:: Work order ::
In the entries below, filter for the word "shadow" and copy every matching line.

:: Input material ::
________________________________________
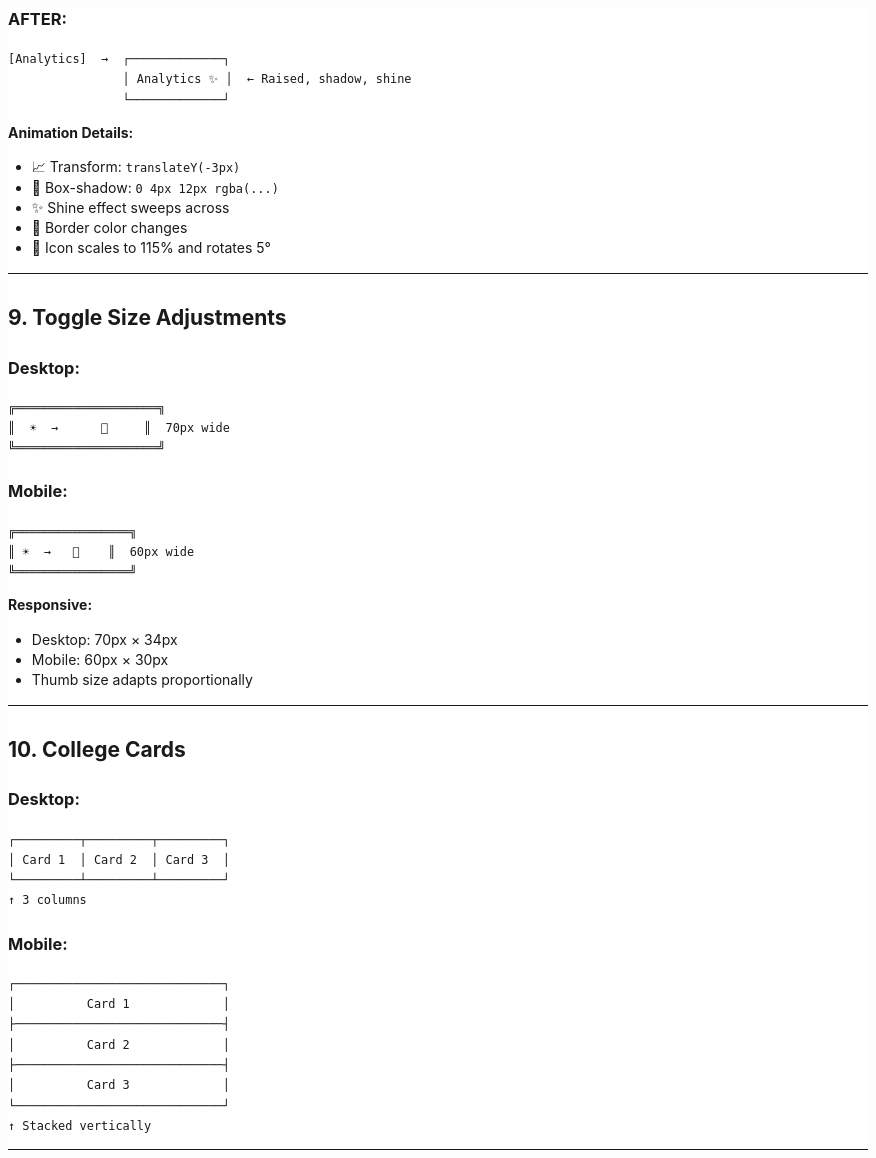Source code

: ### **AFTER:**
```
[Analytics]  →  ┌─────────────┐
                │ Analytics ✨ │  ← Raised, shadow, shine
                └─────────────┘
```

**Animation Details:**
- 📈 Transform: `translateY(-3px)`
- 💫 Box-shadow: `0 4px 12px rgba(...)`
- ✨ Shine effect sweeps across
- 🎨 Border color changes
- 🔄 Icon scales to 115% and rotates 5°

---

## **9. Toggle Size Adjustments**

### **Desktop:**
```
╔════════════════════╗
║  ☀️  →      🌙     ║  70px wide
╚════════════════════╝
```

### **Mobile:**
```
╔════════════════╗
║ ☀️  →   🌙    ║  60px wide
╚════════════════╝
```

**Responsive:**
- Desktop: 70px × 34px
- Mobile: 60px × 30px
- Thumb size adapts proportionally

---

## **10. College Cards**

### **Desktop:**
```
┌─────────┬─────────┬─────────┐
│ Card 1  │ Card 2  │ Card 3  │
└─────────┴─────────┴─────────┘
↑ 3 columns
```

### **Mobile:**
```
┌─────────────────────────────┐
│          Card 1             │
├─────────────────────────────┤
│          Card 2             │
├─────────────────────────────┤
│          Card 3             │
└─────────────────────────────┘
↑ Stacked vertically
```

---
________________________________________
:: Solution to this exercise ::
                │ Analytics ✨ │  ← Raised, shadow, shine
- 💫 Box-shadow: `0 4px 12px rgba(...)`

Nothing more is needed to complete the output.